* [Problem to work on] Your task is to copy every line of the records below that contains "rule".
___
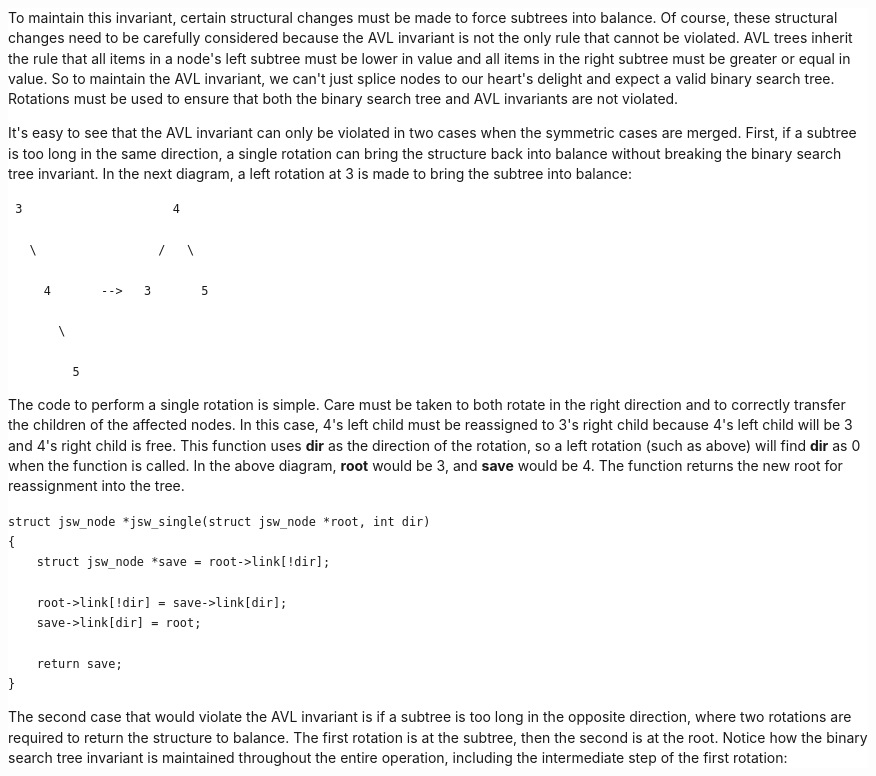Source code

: To maintain this invariant, certain structural changes must be made to
force subtrees into balance. Of course, these structural changes need to
be carefully considered because the AVL invariant is not the only rule
that cannot be violated. AVL trees inherit the rule that all items in a
node's left subtree must be lower in value and all items in the right
subtree must be greater or equal in value. So to maintain the AVL
invariant, we can't just splice nodes to our heart's delight and expect
a valid binary search tree. Rotations must be used to ensure that both
the binary search tree and AVL invariants are not violated.

It's easy to see that the AVL invariant can only be violated in two
cases when the symmetric cases are merged. First, if a subtree is too
long in the same direction, a single rotation can bring the structure
back into balance without breaking the binary search tree invariant. In
the next diagram, a left rotation at 3 is made to bring the subtree into
balance:

``` 
 3                     4

   \                 /   \

     4       -->   3       5

       \

         5
```

The code to perform a single rotation is simple. Care must be taken to
both rotate in the right direction and to correctly transfer the
children of the affected nodes. In this case, 4's left child must be
reassigned to 3's right child because 4's left child will be 3 and 4's
right child is free. This function uses **dir** as the direction of the
rotation, so a left rotation (such as above) will find **dir** as 0 when
the function is called. In the above diagram, **root** would be 3, and
**save** would be 4. The function returns the new root for reassignment
into the tree.

    struct jsw_node *jsw_single(struct jsw_node *root, int dir)
    {
        struct jsw_node *save = root->link[!dir];
    
        root->link[!dir] = save->link[dir];
        save->link[dir] = root;
    
        return save;
    }

The second case that would violate the AVL invariant is if a subtree is
too long in the opposite direction, where two rotations are required to
return the structure to balance. The first rotation is at the subtree,
then the second is at the root. Notice how the binary search tree
invariant is maintained throughout the entire operation, including the
intermediate step of the first rotation:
___
* [Result]
be carefully considered because the AVL invariant is not the only rule
that cannot be violated. AVL trees inherit the rule that all items in a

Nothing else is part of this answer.